- [Reading text]:
☆ ☆ ☆ ☆

A. Shaker doctrine inbuilt the impossible problem of celibacy, and when the end of the Civil War made the creation of more orphanages necessary there was an increasingly small number of waifs and strays coming into the communities. In earlier days such homeless children had sometimes decided to stay, thus adding to the Shaker population. On the other hand, as decades passed a likewise increasingly small group of people who didn’t care all that much about wealth to begin with were in possession of at least one valuable asset – the furniture, for which (sadly) they’re best known. In the last forty years or so the price of genuine Shaker furniture has skyrocketed. Although the reason for closing the covenant has naturally not been vouchsafed to the likes of me, leaving the covenant open created the possibility of a tontine – whereby a single person alleging to be a Shaker could end up presiding over the wind-up of the communal enterprise. More importantly, my guess is that there came a moment when the surviving Believers knew that the shared vision was dimming in a world where the eyes to see angels are few and far between. Could the Shakers have survived in the world of Me First? I’d like to think so, but common sense likely indicates the opposite. The modern world seems not to be encouraging the sort of spiritual souls who could become Believers.

Q. Was the switch from writing short form articles for magazines and editing books to writing a novel of your own an easy transition?

A. The gear-shift from newspaper writing to writing a novel was shuddery and threatened to stall out at any time. Non-fiction, to me, is so much more compelling than fiction, and it seemed sort of hypocritical to write a novel when I so seldom read them. But, as I said, I could extrapolate the natures of some of the real-life characters from the journals, but that wasn’t enough for me to do what I found myself wanting to do. The answer was to create characters who could wander through the landscape of those extraordinary writings.

☆ ☆ ☆ ☆

- [Material provided]:
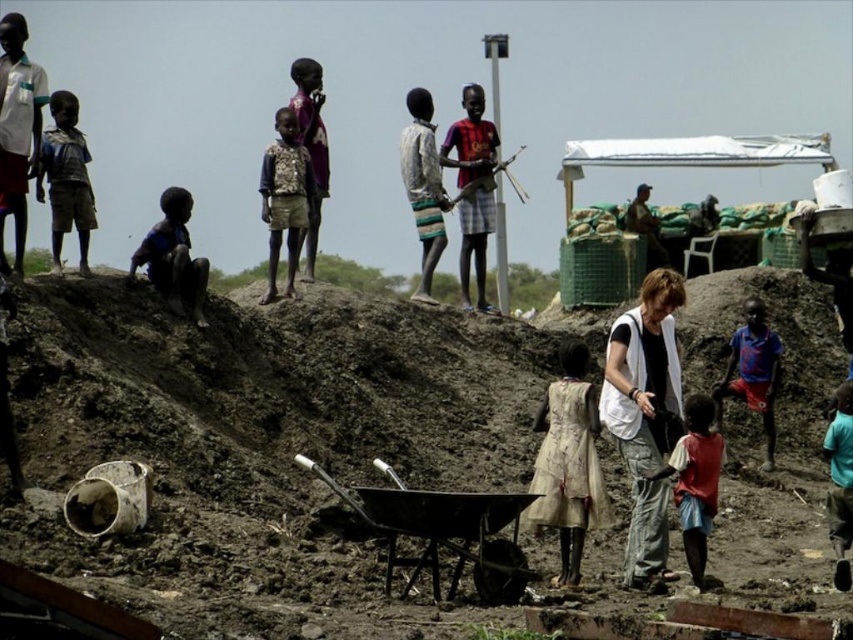
You are a tailor observing the clothing items in the scene. You need to determine which clothing item requires more fabric to make between the brown textured vest at center and the teal fabric shirt at lower right. Which one would you choose?

The brown textured vest at center is bigger than the teal fabric shirt at lower right, so it would require more fabric to make.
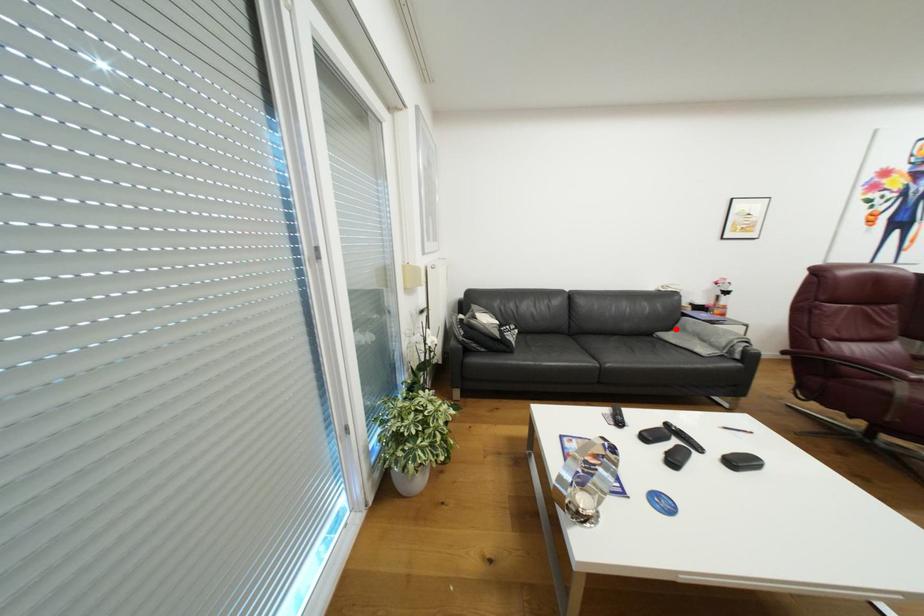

☆ ☆ ☆ ☆

- [Work instructions]:
1: In the interview about the Shakers, why did writing a novel seem hypocritical to the person answering? Reply in one to three sentences.
2: Carry on the interview about the Shakers, picking up right after its last sentence.

- [Results for each task]:
1: Writing a novel seemed hypocritical because that person so seldom read novels. Non-fiction felt much more compelling to them than fiction.

2:
Q. What would you say was the most difficult part of writing this novel?

A. The most difficult part of making Kindly Welcome, hands down, was the research, although I enjoyed pretty much all of it. Again, hamstrung by a history in newspapers, I had a horror of getting things wrong. I wanted to stay as close to the journals as I could, but if my fictional characters wandered outside of them every step they took had to be based on verifiable fact. So while the writing of the first draft (and Kindly Welcome was at least a hundred pages longer then) took only about three months, doing the research went on for nearly three years. For instance, I needed army regiments for two of my characters, which meant going through the Confederate and Federal records looking for authentic regiments that were in specific places at specific times and were involved in specific battles. Or there was the couple of days I spent in Massachusetts, just to investigate whether the term “Nantucket sleigh ride” was in use circa 1844. It arguably wasn’t, and while I was desperate to use it I couldn’t. The extent of my research was probably ridiculous, but I couldn’t write without it. So, while the reader may read a certain passage and think, “Well, that didn’t happen,” the chances are excellent that it did, whether the sequence comes from the journals themselves or was something I unearthed somewhere.

Q. Do you have another writing project in the works?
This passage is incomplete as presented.